Russian strikes on civilian infrastructure and non-combatants will harden Ukraine's resolve to fight on and reinforce NATO's resolve to keep providing Kyiv military support. While causing panic inside Ukrainian cities, Russia's attacks also inspire anger and solidify public support for the counter-offensives against its military occupation of Ukrainian territories. The Russian attacks are also not widespread enough to interrupt Kyiv's command and control of its armed forces, interrupt the logistics that resupply troops on the frontline or displace enough civilians to seriously hamper the war effort. Meanwhile, Russian human rights violations reinforce the political narratives that help justify public support for Ukraine in NATO nations

  • Russian strikes on Ukrainian civilian infrastructure have been unable to cut supply routes to NATO, partially because they haven't been widespread enough to break the rail and road links between Romania, Poland, Hungary, Slovakia and the frontlines. NATO equipment and logistics are also not as dependent on railways. But most importantly, Ukraine's wide land borders give NATO numerous major and minor road routes to access that are either out of range for Russian drones and warplanes or risk interception by Ukrainian air defenses. This contrasts with Russia's position in Crimea, which is far more vulnerable to being cut off from other countries due to its isolation by the Black Sea and the Sea of Azov, and because Russia relies heavily on rail lines to support its forces. 
  • Europe and, to a lesser extent, the United States are facing rising energy prices and an overall cost of living crisis. But despite this, neither the U.S. government nor any European government has openly considered ending its military support to Ukraine in exchange for the resumption of cheap energy exports from Russia. This is due in part to documented Russian military atrocities at places like Bucha, Izyum and Russia's continued strikes on Ukrainian civilians, which make it difficult for Western governments to justify ending support for Ukraine to their constituents.
  • Ukraine's military has also made advances near the Russian-occupied city of Kherson, where Russian forces are reportedly withdrawing under military pressure — signaling that Russia's attacks on civilian infrastructure are not halting Ukraine's military counter-offensives. 

Russia's military leadership is likely to escalate its use of attacks on civilian infrastructure to show even limited progress to the Kremlin, which could lead to more focused efforts to depopulate regions along the frontlines like Kherson, Zaporizhzhia, Izyum and/or Kharkiv, including through the use of banned weapons. The use of scorched-earth tactics in Syria generated praise in Russia for General Surohivkin and other generals, creating a precedent for advancement in the military career through the utilization of such tactics. With Russia's mobilization campaign still unlikely in the near term to rebuild the Russian military to the point where it can conduct wide-scale offensive operations or even hold territory already gained, these scorched-earth tactics could increasingly become a metric of success for the Kremlin.

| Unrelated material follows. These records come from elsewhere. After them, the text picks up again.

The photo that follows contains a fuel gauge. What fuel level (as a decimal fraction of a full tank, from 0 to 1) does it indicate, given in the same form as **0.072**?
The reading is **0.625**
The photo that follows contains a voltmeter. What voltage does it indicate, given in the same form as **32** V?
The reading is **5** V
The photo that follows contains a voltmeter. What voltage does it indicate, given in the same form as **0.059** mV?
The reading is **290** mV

As Ukrainian forces take territory, Moscow could focus more heavily on civilians near the frontline in an attempt to increase the refugee burden on Kyiv and Europe, destroy infrastructure that might be used by the Ukrainian military, and demoralize Ukrainian forces re-taking territory to find their cities and homes in ruins. Russia could utilize banned chemical weapons in this effort — especially chemical weapons that are harder to track, like mustard or chlorine gas. Any confirmed use of chemical weapons, however, would probably be met with increased support for Ukraine by NATO and other countries, along with more Western sanctions against the Russian economy. 

  • Despite Russia's mobilization of around 300,000 conscripts, reports indicate that Russian units are understrength and that most of these new soldiers will take many weeks to be ready for combat. Many of their units are also underequipped, making it unlikely they'll be able to halt Ukrainian counter-offensives in the near term.
  • Russia maintains large stockpiles of numerous chemical weapons, including the highly deadly VX and sarin gasses, as well as the less-lethal mustard and chlorine gasses.